The sides of the wooden lid smoked as they came into contact
with the metal box. Every few minutes I opened the door just a
little to see how the muffins were rising. Just a little, just
so, now pillowing, now turning a perfect golden. And then we
were consumers once again, of tasty baked paste on this remote
place we loved so fully.
We walked from time to time, us four beasts along the beach, and
more. We scanned the shoreline for other flotsam and jetsam.
Whenever we spotted an object that might prove useful we adopted
it. You just never know when something you stumbled upon might
turn up to be useful. In utility, did we fulfill the box or did
it fulfill us? Together we made each productive and useful.

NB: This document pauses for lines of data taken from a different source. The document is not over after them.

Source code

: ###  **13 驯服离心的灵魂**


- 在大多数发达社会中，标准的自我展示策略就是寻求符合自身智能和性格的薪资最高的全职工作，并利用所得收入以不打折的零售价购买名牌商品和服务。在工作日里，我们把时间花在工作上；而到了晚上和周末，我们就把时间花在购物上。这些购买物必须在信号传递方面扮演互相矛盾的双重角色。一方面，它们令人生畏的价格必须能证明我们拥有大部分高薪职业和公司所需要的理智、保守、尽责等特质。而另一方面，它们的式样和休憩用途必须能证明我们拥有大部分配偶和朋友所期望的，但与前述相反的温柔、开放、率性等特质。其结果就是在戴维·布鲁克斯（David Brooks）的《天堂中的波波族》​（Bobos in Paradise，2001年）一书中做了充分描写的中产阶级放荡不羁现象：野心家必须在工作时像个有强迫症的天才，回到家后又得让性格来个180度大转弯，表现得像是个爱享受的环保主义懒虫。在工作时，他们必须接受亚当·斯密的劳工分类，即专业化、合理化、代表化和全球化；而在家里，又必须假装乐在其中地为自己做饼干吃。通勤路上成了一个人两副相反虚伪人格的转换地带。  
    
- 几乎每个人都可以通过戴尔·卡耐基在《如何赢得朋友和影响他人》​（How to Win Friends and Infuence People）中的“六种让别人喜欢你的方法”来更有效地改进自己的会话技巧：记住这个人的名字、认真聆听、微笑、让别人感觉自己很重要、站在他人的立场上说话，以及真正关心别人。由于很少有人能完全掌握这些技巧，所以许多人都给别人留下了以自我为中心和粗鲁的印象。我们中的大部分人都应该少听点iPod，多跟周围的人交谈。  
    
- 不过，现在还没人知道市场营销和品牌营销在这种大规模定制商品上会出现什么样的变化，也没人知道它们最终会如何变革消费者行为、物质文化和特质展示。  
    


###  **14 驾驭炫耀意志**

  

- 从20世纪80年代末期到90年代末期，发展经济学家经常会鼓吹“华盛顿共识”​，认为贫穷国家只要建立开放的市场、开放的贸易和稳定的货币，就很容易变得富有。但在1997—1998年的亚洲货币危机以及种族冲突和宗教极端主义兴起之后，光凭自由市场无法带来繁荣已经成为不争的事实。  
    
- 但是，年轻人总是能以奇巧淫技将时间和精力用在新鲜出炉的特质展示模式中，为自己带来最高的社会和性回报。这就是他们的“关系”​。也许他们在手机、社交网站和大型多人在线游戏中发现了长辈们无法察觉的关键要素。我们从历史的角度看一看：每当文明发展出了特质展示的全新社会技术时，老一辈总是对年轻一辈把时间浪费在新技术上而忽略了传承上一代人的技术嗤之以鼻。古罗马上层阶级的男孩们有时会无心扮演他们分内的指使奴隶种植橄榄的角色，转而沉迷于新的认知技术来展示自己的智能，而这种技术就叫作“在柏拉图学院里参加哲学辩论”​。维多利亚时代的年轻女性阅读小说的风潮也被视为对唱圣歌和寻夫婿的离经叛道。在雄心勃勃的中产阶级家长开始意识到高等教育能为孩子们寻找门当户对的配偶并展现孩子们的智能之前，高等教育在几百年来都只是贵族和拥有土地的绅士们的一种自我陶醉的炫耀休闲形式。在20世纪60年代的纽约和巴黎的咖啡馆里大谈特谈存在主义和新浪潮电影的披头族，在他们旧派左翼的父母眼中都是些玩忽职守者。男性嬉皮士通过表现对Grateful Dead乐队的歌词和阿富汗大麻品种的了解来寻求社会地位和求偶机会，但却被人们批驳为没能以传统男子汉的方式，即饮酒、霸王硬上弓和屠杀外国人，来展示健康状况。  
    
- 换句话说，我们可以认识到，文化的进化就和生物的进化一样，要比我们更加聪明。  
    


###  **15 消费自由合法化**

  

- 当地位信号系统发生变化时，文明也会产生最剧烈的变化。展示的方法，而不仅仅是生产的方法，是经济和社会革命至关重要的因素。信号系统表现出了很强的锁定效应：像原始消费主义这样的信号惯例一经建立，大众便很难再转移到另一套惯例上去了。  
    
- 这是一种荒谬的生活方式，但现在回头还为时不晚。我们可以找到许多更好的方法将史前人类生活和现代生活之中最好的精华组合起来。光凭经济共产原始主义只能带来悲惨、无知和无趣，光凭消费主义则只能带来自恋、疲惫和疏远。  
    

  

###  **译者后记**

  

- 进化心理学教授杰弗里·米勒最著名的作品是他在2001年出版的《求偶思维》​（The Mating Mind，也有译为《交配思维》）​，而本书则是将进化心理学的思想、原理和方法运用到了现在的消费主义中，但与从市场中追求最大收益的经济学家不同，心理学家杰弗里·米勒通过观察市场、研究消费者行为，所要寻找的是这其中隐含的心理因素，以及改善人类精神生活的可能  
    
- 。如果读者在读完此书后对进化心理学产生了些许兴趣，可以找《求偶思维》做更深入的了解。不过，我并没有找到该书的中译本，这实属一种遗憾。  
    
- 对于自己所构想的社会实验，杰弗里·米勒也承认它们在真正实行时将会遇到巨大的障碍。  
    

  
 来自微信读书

Mary Ann and I had learned a lot about each other with our quiet
time there, after a summer in our hut of thatch and on our
beach, alone. We had learned about ourselves and our
environment. We learned about life and death in the natural
world. We learned about relationships. We learned the limits
of love and animosity, about richness and poverty, aloneness and
togetherness. We learned to take to each other and our selves.
We learned how to face into the chubasco and flood and just say
I Will Deal With This And WIN!
But poor old Rocinante. He never did figure out how things
worked. Whenever he reached out to touch his magic fish or his
own image, his paw would touch the calm surface there and his
whole big picture, whatever that was, would begin to fade.